• _Available data_:
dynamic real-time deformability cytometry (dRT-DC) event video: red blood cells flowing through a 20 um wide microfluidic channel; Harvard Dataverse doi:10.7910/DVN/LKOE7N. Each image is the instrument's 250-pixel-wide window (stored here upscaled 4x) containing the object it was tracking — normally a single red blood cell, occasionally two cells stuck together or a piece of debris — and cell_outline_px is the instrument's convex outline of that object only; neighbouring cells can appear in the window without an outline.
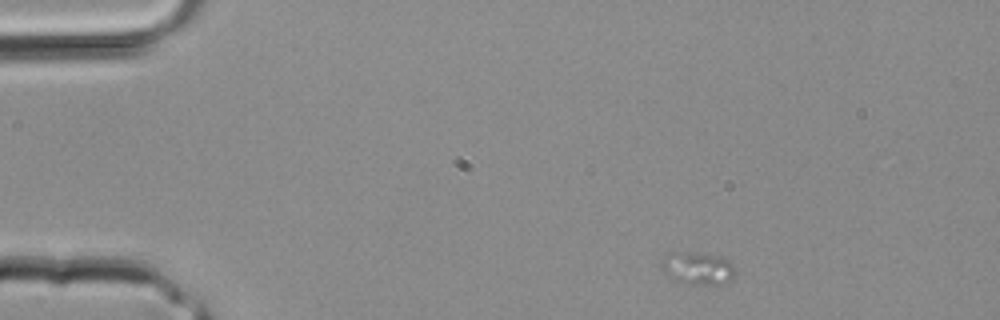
{"species": "common noctule bat (a hibernating species)", "species_latin": "Nyctalus noctula", "temperature_condition": "room temperature", "stored_images_in_passage": 3, "segment_of_instrument_passage": [1, 2], "camera_frame_rate_fps": 3000, "um_per_image_px": 0.085, "animal": {"sex": "male", "body_mass_g": 20.4}, "frame": {"image": 1, "passage_image": 1, "time_ms": 0.0, "image_size_px": [1000, 320], "cell_outline_px": [[732, 280], [724, 284], [692, 284], [672, 280], [664, 272], [660, 260], [664, 256], [672, 252], [704, 252], [720, 256], [728, 260], [732, 264]], "centroid_in_image_um": [59.27, 22.78], "position_along_channel_um": 25.7, "area_um2": 14.1}}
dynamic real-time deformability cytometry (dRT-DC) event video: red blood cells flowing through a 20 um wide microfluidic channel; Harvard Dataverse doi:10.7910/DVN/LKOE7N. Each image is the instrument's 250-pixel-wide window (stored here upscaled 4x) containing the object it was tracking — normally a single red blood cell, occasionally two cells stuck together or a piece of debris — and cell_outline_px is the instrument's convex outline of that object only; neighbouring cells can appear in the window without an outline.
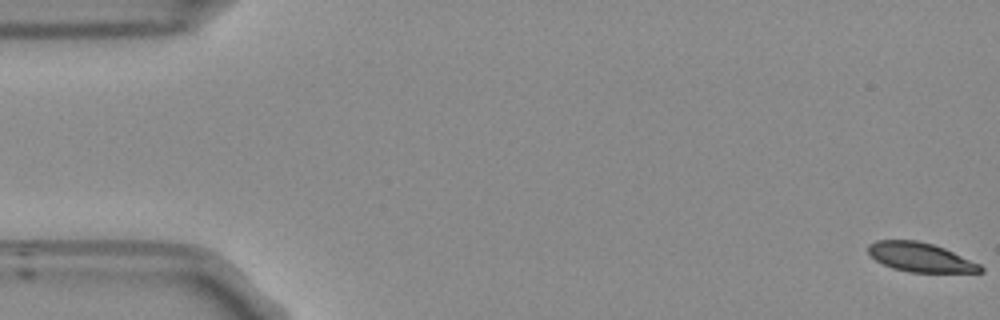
{"species": "Egyptian fruit bat (a non-hibernating species)", "species_latin": "Rousettus aegyptiacus", "temperature_condition": "room temperature", "stored_images_in_passage": 54, "camera_frame_rate_fps": 3000, "um_per_image_px": 0.085, "frame": {"image": 1, "passage_image": 1, "time_ms": 0.0, "image_size_px": [1000, 320], "cell_outline_px": [[984, 272], [912, 272], [892, 268], [876, 260], [868, 252], [868, 244], [876, 240], [916, 240], [932, 244], [944, 248], [980, 264], [984, 268]], "centroid_in_image_um": [78.23, 21.86], "position_along_channel_um": 6.8, "area_um2": 18.9}}
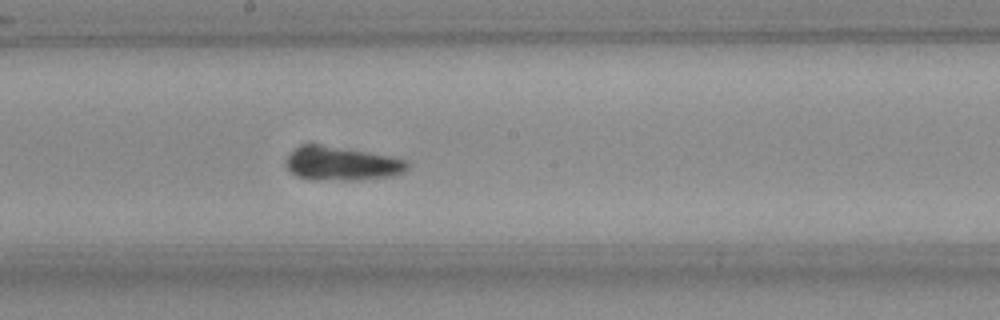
{"frame": {"image": 2, "passage_image": 29, "time_ms": 9.333, "image_size_px": [1000, 320], "cell_outline_px": [[408, 168], [392, 176], [356, 180], [312, 180], [300, 176], [292, 172], [284, 164], [284, 160], [296, 148], [336, 148], [364, 152], [388, 156], [404, 160], [408, 164]], "centroid_in_image_um": [29.06, 13.98], "position_along_channel_um": 219.1, "area_um2": 22.48}}
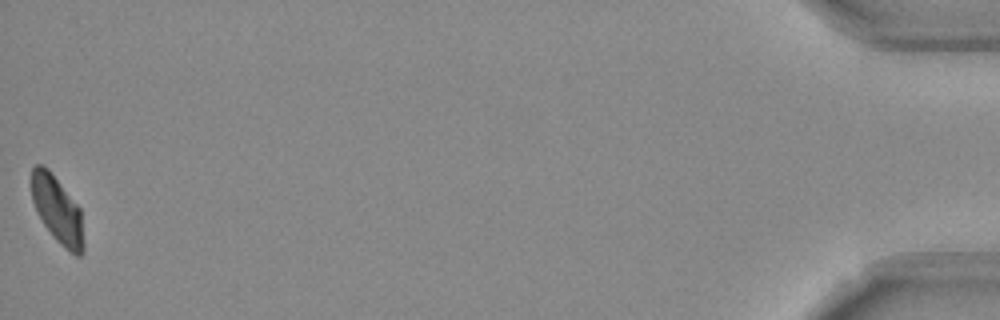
{"frame": {"image": 3, "passage_image": 54, "time_ms": 17.667, "image_size_px": [1000, 320], "cell_outline_px": [[84, 252], [80, 256], [76, 256], [60, 244], [56, 240], [44, 224], [32, 200], [32, 168], [36, 164], [40, 164], [48, 168], [80, 208], [84, 244]], "centroid_in_image_um": [4.89, 17.85], "position_along_channel_um": 430.3, "area_um2": 20.0}, "authors_computed_cell_mechanics": {"area_um2": 20.9814, "velocity_mm_per_s": 3.7736, "shape_relaxation_time_tau1_ms": 6.6273, "shape_relaxation_time_tau2_ms": 4.2724, "deformation_change_tau1": 0.1578, "deformation_change_tau2": 0.0859}}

• _Given instruction_: Omit the images and transcribe all of the records above word for word.

• _Task response_:
dynamic real-time deformability cytometry (dRT-DC) event video: red blood cells flowing through a 20 um wide microfluidic channel; Harvard Dataverse doi:10.7910/DVN/LKOE7N. Each image is the instrument's 250-pixel-wide window (stored here upscaled 4x) containing the object it was tracking — normally a single red blood cell, occasionally two cells stuck together or a piece of debris — and cell_outline_px is the instrument's convex outline of that object only; neighbouring cells can appear in the window without an outline.
{"species": "common noctule bat (a hibernating species)", "species_latin": "Nyctalus noctula", "temperature_condition": "room temperature", "stored_images_in_passage": 3, "segment_of_instrument_passage": [1, 2], "camera_frame_rate_fps": 3000, "um_per_image_px": 0.085, "animal": {"sex": "male", "body_mass_g": 20.4}, "frame": {"image": 1, "passage_image": 1, "time_ms": 0.0, "image_size_px": [1000, 320], "cell_outline_px": [[732, 280], [724, 284], [692, 284], [672, 280], [664, 272], [660, 260], [664, 256], [672, 252], [704, 252], [720, 256], [728, 260], [732, 264]], "centroid_in_image_um": [59.27, 22.78], "position_along_channel_um": 25.7, "area_um2": 14.1}}
dynamic real-time deformability cytometry (dRT-DC) event video: red blood cells flowing through a 20 um wide microfluidic channel; Harvard Dataverse doi:10.7910/DVN/LKOE7N. Each image is the instrument's 250-pixel-wide window (stored here upscaled 4x) containing the object it was tracking — normally a single red blood cell, occasionally two cells stuck together or a piece of debris — and cell_outline_px is the instrument's convex outline of that object only; neighbouring cells can appear in the window without an outline.
{"species": "Egyptian fruit bat (a non-hibernating species)", "species_latin": "Rousettus aegyptiacus", "temperature_condition": "room temperature", "stored_images_in_passage": 54, "camera_frame_rate_fps": 3000, "um_per_image_px": 0.085, "frame": {"image": 1, "passage_image": 1, "time_ms": 0.0, "image_size_px": [1000, 320], "cell_outline_px": [[984, 272], [912, 272], [892, 268], [876, 260], [868, 252], [868, 244], [876, 240], [916, 240], [932, 244], [944, 248], [980, 264], [984, 268]], "centroid_in_image_um": [78.23, 21.86], "position_along_channel_um": 6.8, "area_um2": 18.9}}
{"frame": {"image": 2, "passage_image": 29, "time_ms": 9.333, "image_size_px": [1000, 320], "cell_outline_px": [[408, 168], [392, 176], [356, 180], [312, 180], [300, 176], [292, 172], [284, 164], [284, 160], [296, 148], [336, 148], [364, 152], [388, 156], [404, 160], [408, 164]], "centroid_in_image_um": [29.06, 13.98], "position_along_channel_um": 219.1, "area_um2": 22.48}}
{"frame": {"image": 3, "passage_image": 54, "time_ms": 17.667, "image_size_px": [1000, 320], "cell_outline_px": [[84, 252], [80, 256], [76, 256], [60, 244], [56, 240], [44, 224], [32, 200], [32, 168], [36, 164], [40, 164], [48, 168], [80, 208], [84, 244]], "centroid_in_image_um": [4.89, 17.85], "position_along_channel_um": 430.3, "area_um2": 20.0}, "authors_computed_cell_mechanics": {"area_um2": 20.9814, "velocity_mm_per_s": 3.7736, "shape_relaxation_time_tau1_ms": 6.6273, "shape_relaxation_time_tau2_ms": 4.2724, "deformation_change_tau1": 0.1578, "deformation_change_tau2": 0.0859}}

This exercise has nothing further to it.